- _Verilen Görev A_: Karar metninde "Abaküs Yazılım" sözleriyle başlayıp "E.  ,  2020/5966 K." sözleri de dahil olmak üzere süren bölümü aynen yazınız.
- _Verilen Görev B_:
Karar metnine göre aşağıdaki soruları cevaplayınız.
(i) Davaya konu kaza hangi tarihte meydana gelmiştir?
(ii) Davacı, 08.02.2016 tarihli dilekçe ile talebini toplam hangi tutara yükseltmiştir?
(iii) Kararda mahkeme olarak hangi mahkeme gösterilmiştir?
==== Okuma Parçası ====
Abaküs Yazılım
17. Hukuk Dairesi
Esas No: 2020/1872
Karar No: 2020/5966
Karar Tarihi: 21.10.2020

Yargıtay 17. Hukuk Dairesi 2020/1872 Esas 2020/5966 Karar Sayılı İlamı

17. Hukuk Dairesi         2020/1872 E.  ,  2020/5966 K.

    "İçtihat Metni"

    MAHKEMESİ :Ticaret Mahkemesi

    Taraflar arasındaki tazminat davasının yapılan yargılaması sonunda; kararda yazılı nedenlerden dolayı davanın kabulüne dair verilen hükmün süresi içinde davalı vekili tarafından temyiz edilmesi üzerine dosya incelendi, gereği düşünüldü:
    -K A R A R-
    Davacı vekili, davalının ZMM sigortacısı olduğu aracın 15.02.2013 tarihinde, eskici tablasıyla giden yaya davacıya arkadan çarpması sonucu davacının kalıcı olarak çalışma gücü kaybına uğradığını, kazadan dolayı davacının uğradığı zararın (kalıcı çalışma gücü kaybı ve geçici iş görmezlik zararı) karşılanmadığı ileri sürülerek, fazlaya ilişkin haklar saklı olmak üzere 1.000,00 TL"nin kaza tarihinden itibaren uygulanacak faizi ile birlikte davalıdan tahsiline karar verilmesini talep ve dava etmiş, 08.02.2016 tarihli dilekçe ile talebini toplam 21.381,80 TL"ye yükseltmiştir.
    Davalı vekili, davanın reddini savunmuştur.
==== Kayıt Kümesi ====
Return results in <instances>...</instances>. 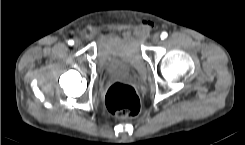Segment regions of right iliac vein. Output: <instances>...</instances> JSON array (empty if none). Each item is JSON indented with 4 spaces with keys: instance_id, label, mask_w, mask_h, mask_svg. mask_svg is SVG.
Here are the masks:
<instances>
[{
    "instance_id": "right-iliac-vein-1",
    "label": "right iliac vein",
    "mask_w": 245,
    "mask_h": 145,
    "mask_svg": "<svg viewBox=\"0 0 245 145\" xmlns=\"http://www.w3.org/2000/svg\"><path fill=\"white\" fill-rule=\"evenodd\" d=\"M82 44L81 40L80 39H75V46L76 47H79L80 45Z\"/></svg>"
}]
</instances>
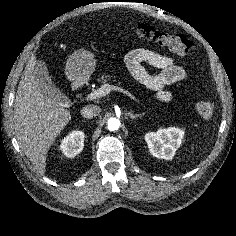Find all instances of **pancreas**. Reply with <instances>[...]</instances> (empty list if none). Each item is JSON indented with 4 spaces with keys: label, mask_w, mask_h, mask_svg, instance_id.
I'll use <instances>...</instances> for the list:
<instances>
[{
    "label": "pancreas",
    "mask_w": 236,
    "mask_h": 236,
    "mask_svg": "<svg viewBox=\"0 0 236 236\" xmlns=\"http://www.w3.org/2000/svg\"><path fill=\"white\" fill-rule=\"evenodd\" d=\"M110 80H111V76L108 73H103L101 77L98 79V81L101 82V84L103 85L106 84Z\"/></svg>",
    "instance_id": "obj_1"
}]
</instances>
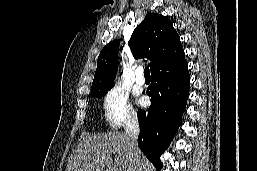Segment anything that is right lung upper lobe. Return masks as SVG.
<instances>
[{
  "mask_svg": "<svg viewBox=\"0 0 257 171\" xmlns=\"http://www.w3.org/2000/svg\"><path fill=\"white\" fill-rule=\"evenodd\" d=\"M134 58H147L151 74L155 71L173 66L185 58L180 37L167 17L147 13L128 42ZM119 41L114 40L101 51L97 69L92 83L91 93L110 89L118 69L117 49Z\"/></svg>",
  "mask_w": 257,
  "mask_h": 171,
  "instance_id": "1",
  "label": "right lung upper lobe"
}]
</instances>
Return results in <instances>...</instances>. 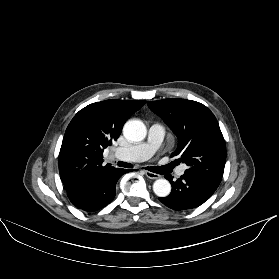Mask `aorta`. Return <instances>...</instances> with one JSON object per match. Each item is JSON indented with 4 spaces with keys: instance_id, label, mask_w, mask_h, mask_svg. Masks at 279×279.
<instances>
[{
    "instance_id": "1",
    "label": "aorta",
    "mask_w": 279,
    "mask_h": 279,
    "mask_svg": "<svg viewBox=\"0 0 279 279\" xmlns=\"http://www.w3.org/2000/svg\"><path fill=\"white\" fill-rule=\"evenodd\" d=\"M123 134L130 141H142L146 136V126L140 120H129L124 125ZM153 191L158 197H166L171 192V184L166 179H158L153 184Z\"/></svg>"
}]
</instances>
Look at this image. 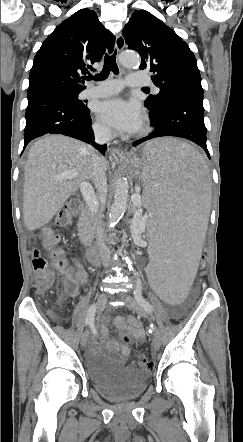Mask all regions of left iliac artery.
<instances>
[{
    "instance_id": "obj_1",
    "label": "left iliac artery",
    "mask_w": 243,
    "mask_h": 442,
    "mask_svg": "<svg viewBox=\"0 0 243 442\" xmlns=\"http://www.w3.org/2000/svg\"><path fill=\"white\" fill-rule=\"evenodd\" d=\"M134 296L138 304L148 313L153 312V306L143 297L142 291H141V285L140 283L136 284ZM155 326L151 324L149 332L152 333L155 330Z\"/></svg>"
}]
</instances>
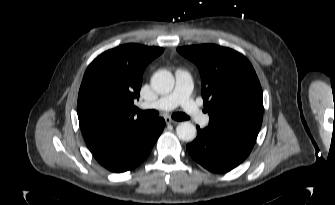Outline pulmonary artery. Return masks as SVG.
Wrapping results in <instances>:
<instances>
[{"label": "pulmonary artery", "mask_w": 335, "mask_h": 205, "mask_svg": "<svg viewBox=\"0 0 335 205\" xmlns=\"http://www.w3.org/2000/svg\"><path fill=\"white\" fill-rule=\"evenodd\" d=\"M193 81L191 74L183 69L175 73V87L173 91L154 102H144L143 109L171 110L180 106L184 113L194 122L205 126L209 122V116L202 113L199 107L191 98Z\"/></svg>", "instance_id": "1"}]
</instances>
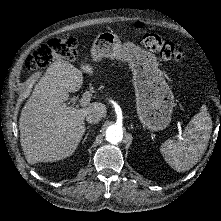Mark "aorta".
Wrapping results in <instances>:
<instances>
[{"mask_svg":"<svg viewBox=\"0 0 221 221\" xmlns=\"http://www.w3.org/2000/svg\"><path fill=\"white\" fill-rule=\"evenodd\" d=\"M123 138L122 127L116 124L110 125L106 130V140L112 144L121 142Z\"/></svg>","mask_w":221,"mask_h":221,"instance_id":"762f6f07","label":"aorta"}]
</instances>
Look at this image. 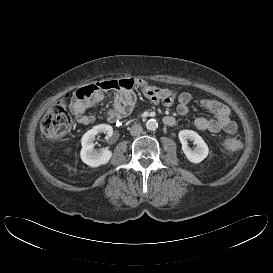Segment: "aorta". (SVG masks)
I'll return each instance as SVG.
<instances>
[{
  "instance_id": "762f6f07",
  "label": "aorta",
  "mask_w": 273,
  "mask_h": 273,
  "mask_svg": "<svg viewBox=\"0 0 273 273\" xmlns=\"http://www.w3.org/2000/svg\"><path fill=\"white\" fill-rule=\"evenodd\" d=\"M146 128L150 131L156 130L158 128V123L155 119H150L146 122Z\"/></svg>"
}]
</instances>
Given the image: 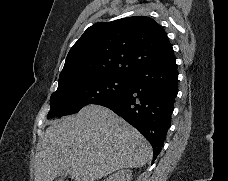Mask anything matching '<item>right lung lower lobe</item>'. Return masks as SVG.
Here are the masks:
<instances>
[{
    "mask_svg": "<svg viewBox=\"0 0 228 181\" xmlns=\"http://www.w3.org/2000/svg\"><path fill=\"white\" fill-rule=\"evenodd\" d=\"M177 93L178 72L172 51L135 72L124 93L102 106L138 129L151 143L155 159L171 124Z\"/></svg>",
    "mask_w": 228,
    "mask_h": 181,
    "instance_id": "right-lung-lower-lobe-1",
    "label": "right lung lower lobe"
}]
</instances>
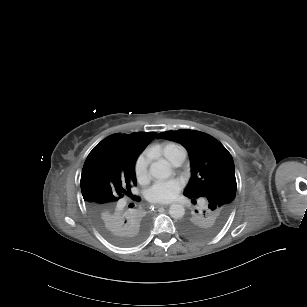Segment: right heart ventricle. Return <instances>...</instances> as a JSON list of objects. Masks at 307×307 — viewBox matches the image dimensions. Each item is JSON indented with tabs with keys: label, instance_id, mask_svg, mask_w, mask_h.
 <instances>
[{
	"label": "right heart ventricle",
	"instance_id": "obj_1",
	"mask_svg": "<svg viewBox=\"0 0 307 307\" xmlns=\"http://www.w3.org/2000/svg\"><path fill=\"white\" fill-rule=\"evenodd\" d=\"M172 147H173V148H182V149H184L183 147H181V146H179V145H177V144H172Z\"/></svg>",
	"mask_w": 307,
	"mask_h": 307
}]
</instances>
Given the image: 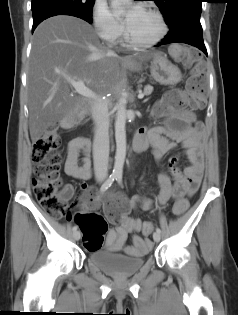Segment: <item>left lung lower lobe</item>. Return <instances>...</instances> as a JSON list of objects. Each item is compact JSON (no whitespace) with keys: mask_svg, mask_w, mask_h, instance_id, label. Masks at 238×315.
I'll return each mask as SVG.
<instances>
[{"mask_svg":"<svg viewBox=\"0 0 238 315\" xmlns=\"http://www.w3.org/2000/svg\"><path fill=\"white\" fill-rule=\"evenodd\" d=\"M181 42L199 48L207 55L202 36V26L200 24V14H190L181 18L178 23L169 29V33L157 46Z\"/></svg>","mask_w":238,"mask_h":315,"instance_id":"left-lung-lower-lobe-1","label":"left lung lower lobe"}]
</instances>
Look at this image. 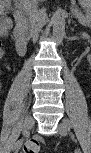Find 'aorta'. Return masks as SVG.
I'll list each match as a JSON object with an SVG mask.
<instances>
[{"mask_svg": "<svg viewBox=\"0 0 91 153\" xmlns=\"http://www.w3.org/2000/svg\"><path fill=\"white\" fill-rule=\"evenodd\" d=\"M65 35V19L58 12L53 20V38L57 43H62Z\"/></svg>", "mask_w": 91, "mask_h": 153, "instance_id": "aorta-1", "label": "aorta"}]
</instances>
====
- _Doğru Cevap A_:
Abaküs Yazılım
17. Hukuk Dairesi
Esas No: 2020/1872
Karar No: 2020/5966
Karar Tarihi: 21.10.2020

Yargıtay 17. Hukuk Dairesi 2020/1872 Esas 2020/5966 Karar Sayılı İlamı

17. Hukuk Dairesi         2020/1872 E.  ,  2020/5966 K.

- _Doğru Cevap B_:
(i) 15.02.2013
(ii) 21.381,80 TL
(iii) Ticaret Mahkemesi